BEGIN Extract to read
As job growth remains extremely weak and labor market indicators stay negative, the Federal Reserve is considering ignoring inflation in the short-term as it sets monetary policy.  Federal Reserve Bank of Chicago President Charles Evans said in a conference in London that the central bank might need to ignore high inflation in setting its monetary policy.

“Overshooting a little bit just to make sure you get to 2% strikes me as quite sensible,” he said, while acknowledging that inflation has been above the Federal Reserve’s 2% target for several months.

In March, the year-over-year change in the consumer price index (CPI) was 2.2%, excluding food and energy, according to the Bureau of Labor Statistics. Recent increases in gasoline prices in the United States, as they annualize low oil costs throughout 2015, may cause the total CPI, including energy and food, to be significantly higher.

While prices are rising, economic growth is not, with GDP growth rising just 0.5% in the first quarter of 2016, and forecasts for annual growth are weakening amidst poor labor and manufacturing data in America. A high trade imbalance, including weak imports and exports, is also causing fears that growth is slowing significantly in the country.

The view of a weak American economy has become global. European Central Bank Vice President Vitor Constancio replied to Evans’s view with agreement, expressing fears that lingering economic pessimism is holding America back.

“We are all hoping that the strength of the recovery in the U.S. will allow the Fed to increase rates and get away from the zero-lower bound,” Constancio said.
END Extract to read
BEGIN Given records
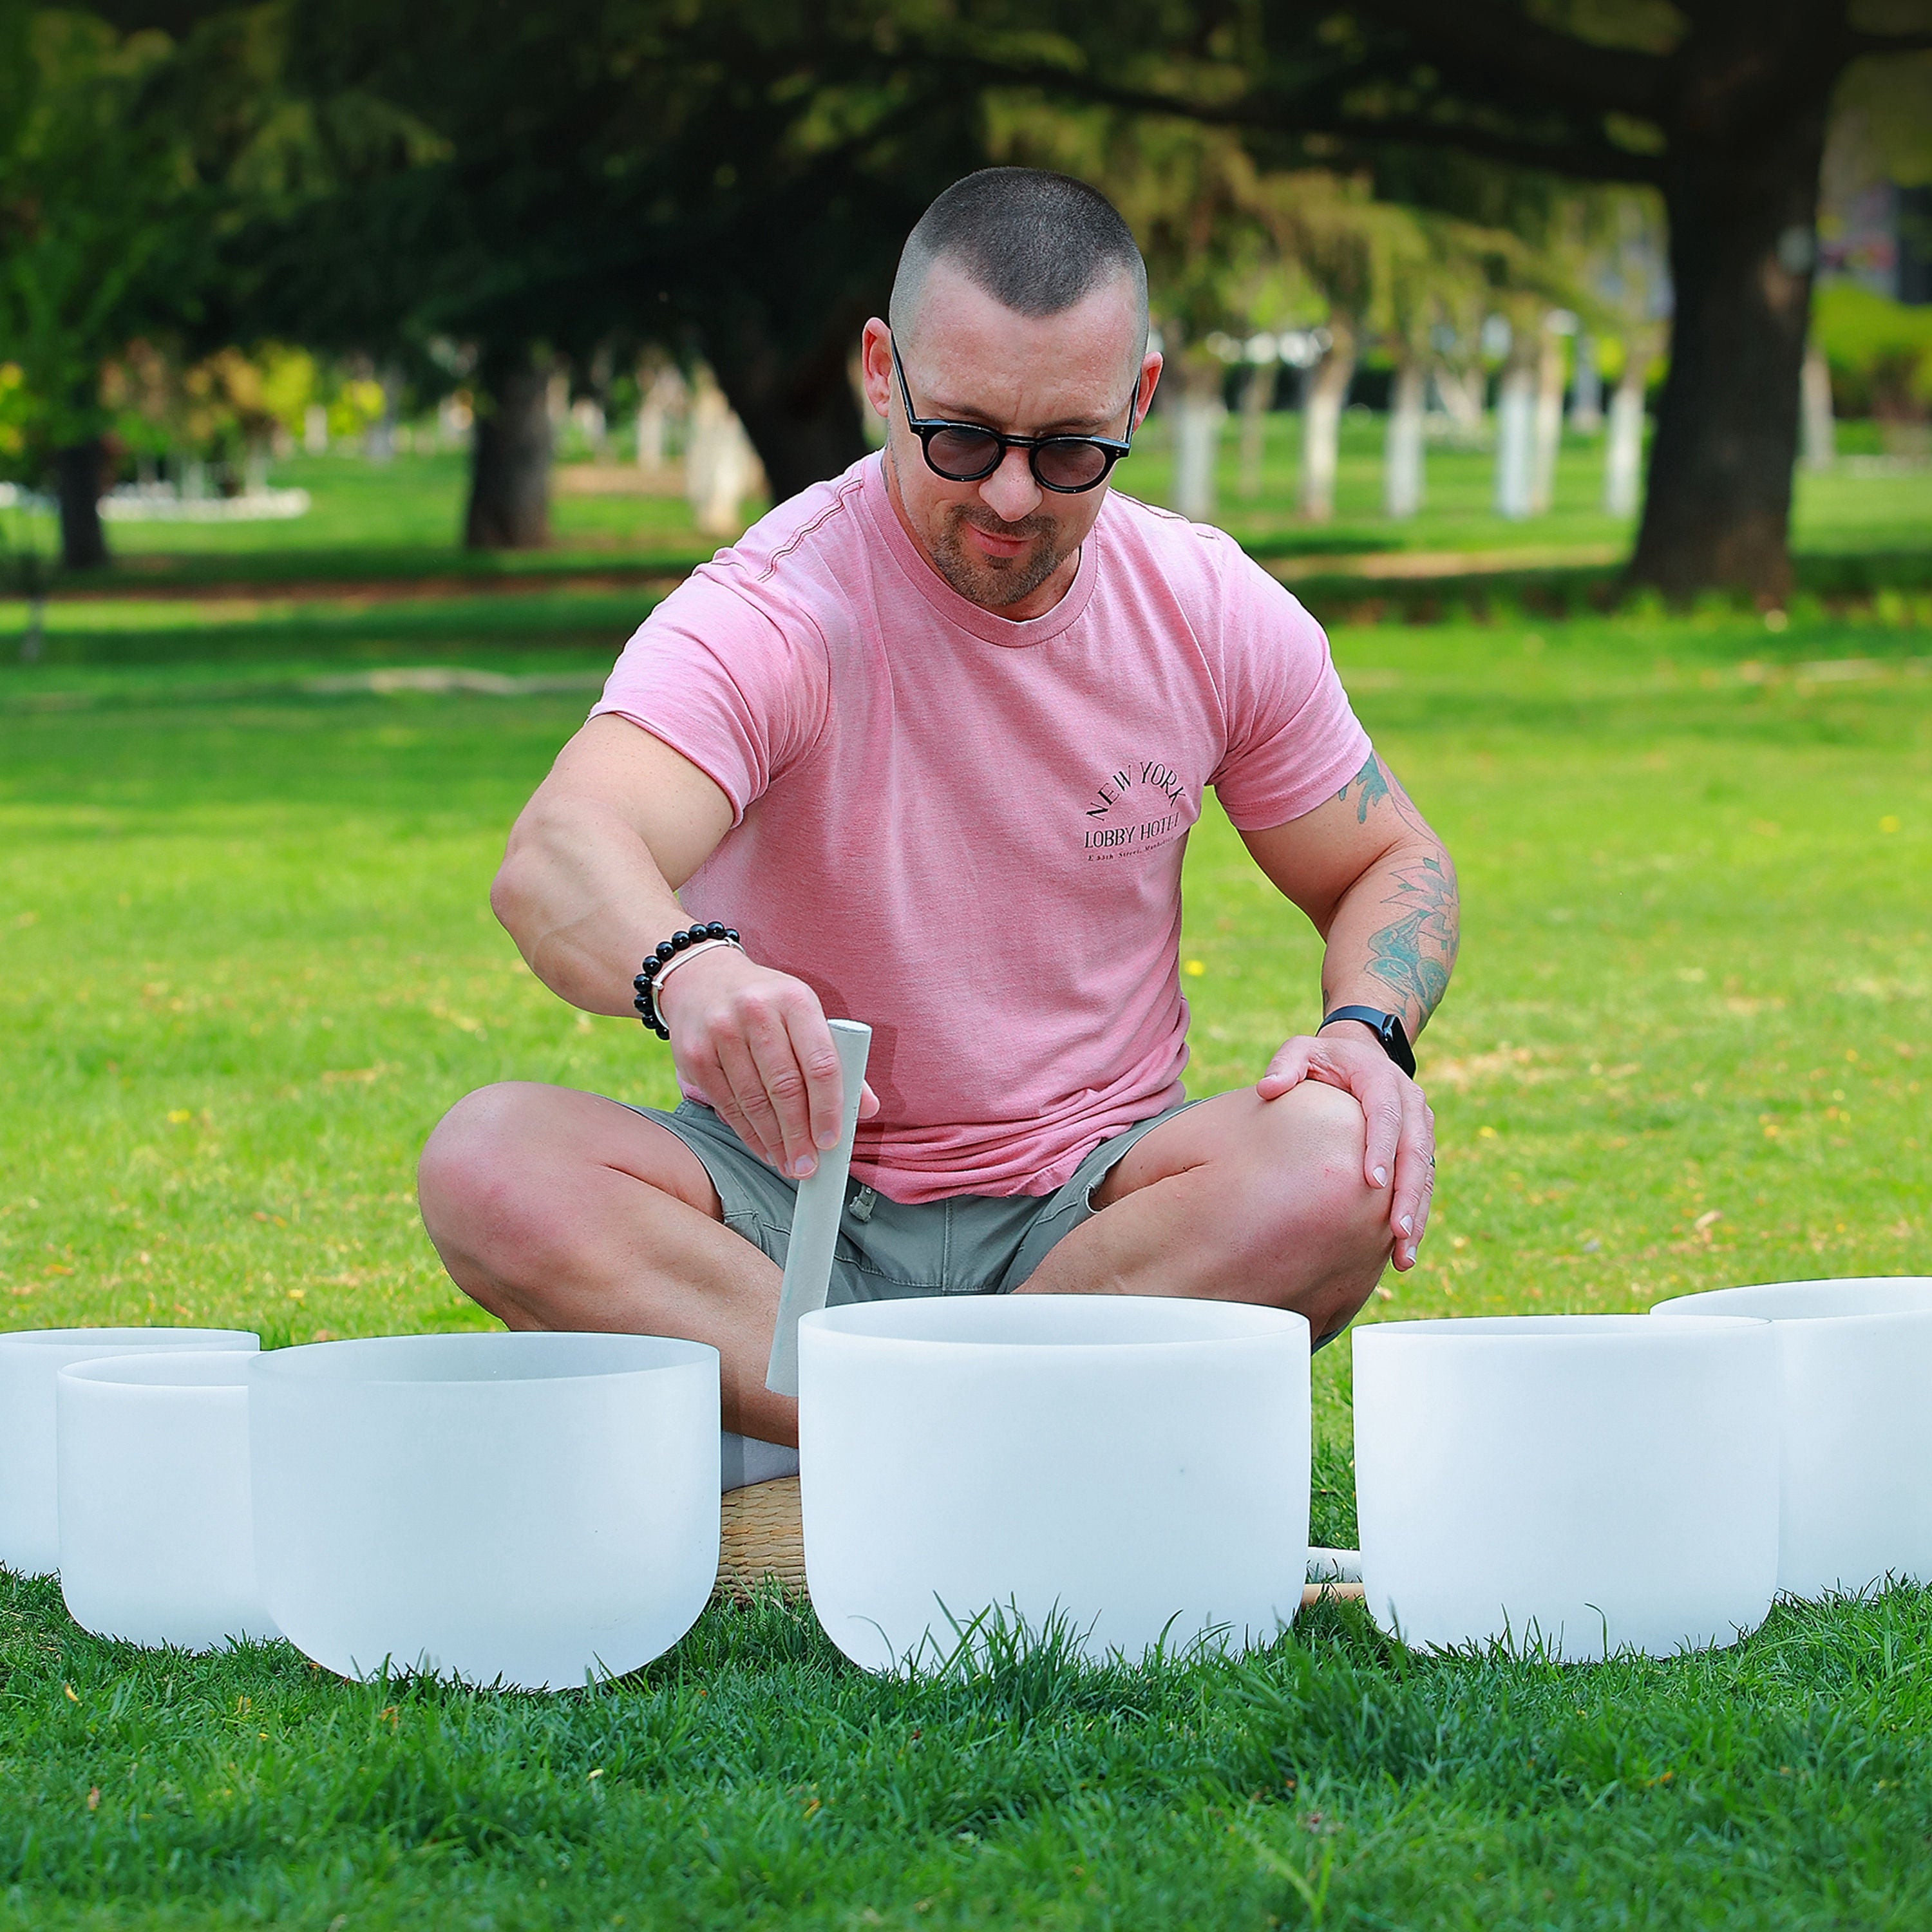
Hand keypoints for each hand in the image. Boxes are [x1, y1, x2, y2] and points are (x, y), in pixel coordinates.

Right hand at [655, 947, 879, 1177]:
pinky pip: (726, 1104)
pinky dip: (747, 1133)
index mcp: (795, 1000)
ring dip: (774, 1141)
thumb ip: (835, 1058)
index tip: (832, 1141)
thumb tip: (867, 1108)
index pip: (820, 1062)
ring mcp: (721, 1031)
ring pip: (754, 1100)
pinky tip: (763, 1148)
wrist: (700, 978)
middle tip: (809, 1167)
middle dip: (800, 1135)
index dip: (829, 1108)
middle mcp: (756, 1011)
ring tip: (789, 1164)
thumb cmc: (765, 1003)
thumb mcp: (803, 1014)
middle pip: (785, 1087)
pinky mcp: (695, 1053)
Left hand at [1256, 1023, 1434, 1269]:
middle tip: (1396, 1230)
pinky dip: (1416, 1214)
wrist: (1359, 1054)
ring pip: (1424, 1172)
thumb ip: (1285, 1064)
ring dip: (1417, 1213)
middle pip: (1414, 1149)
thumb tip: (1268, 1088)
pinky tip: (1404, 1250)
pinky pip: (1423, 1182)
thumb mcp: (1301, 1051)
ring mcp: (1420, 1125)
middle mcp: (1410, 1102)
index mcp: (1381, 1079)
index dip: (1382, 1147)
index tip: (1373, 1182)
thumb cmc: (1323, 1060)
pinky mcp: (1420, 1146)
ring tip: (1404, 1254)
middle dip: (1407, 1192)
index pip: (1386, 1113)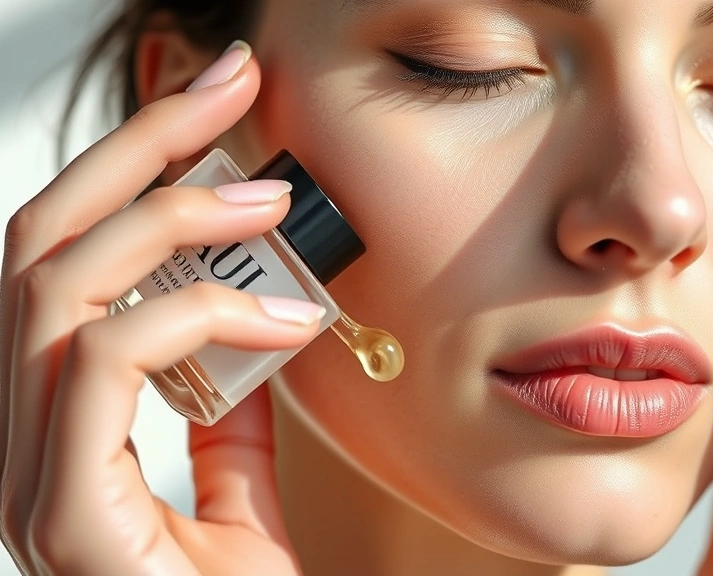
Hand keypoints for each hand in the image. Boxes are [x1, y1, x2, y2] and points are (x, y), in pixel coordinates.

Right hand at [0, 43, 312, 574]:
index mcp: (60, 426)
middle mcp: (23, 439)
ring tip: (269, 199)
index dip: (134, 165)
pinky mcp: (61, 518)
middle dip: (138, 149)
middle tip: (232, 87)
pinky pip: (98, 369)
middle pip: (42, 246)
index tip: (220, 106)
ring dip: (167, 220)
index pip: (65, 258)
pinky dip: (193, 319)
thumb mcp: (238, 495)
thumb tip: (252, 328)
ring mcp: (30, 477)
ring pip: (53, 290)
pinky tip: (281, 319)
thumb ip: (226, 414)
END Given records
Work instructions:
1. List every organization named in the article on the Federal Reserve and inflation.
2. Carry the article on the Federal Reserve and inflation forward from its final sentence.

Responses to the tasks:
1.
Federal Reserve
Federal Reserve Bank of Chicago
Bureau of Labor Statistics
European Central Bank

2.
Yet at the same time, both economists and, gradually, Fed insiders alike are increasingly challenging the efficacy of monetary policy. Evans admitted the need for fiscal stimulus in the United States through Congressional actions to encourage public spending in the country—although public spending has fallen almost every year since the Global Financial Crisis began in 2007.

Fiscal policy, he said, is “providing less support than I would like,” echoing cries from Janet Yellen and Ben Bernanke that Congress step in and approve more spending at local and Federal levels to improve America’s infrastructure and spur job growth.

Meanwhile, growth expectations remain extremely low in the marketplace despite rising inflation. The 10-year U.S. Treasury was yielding 1.763% at the start of trading Tuesday, barely above the 52-week low of 1.64% and substantially below its historic average of 4.6%.

The weak growth expectations are largely an effect of last week’s disappointing jobs data, which showed just 160,000 new jobs were created in America, less than population growth would require. The Federal Reserve has nonetheless reacted positively in public to the report, saying that there was robust growth and pointing to an over 2% increase in average wages earned.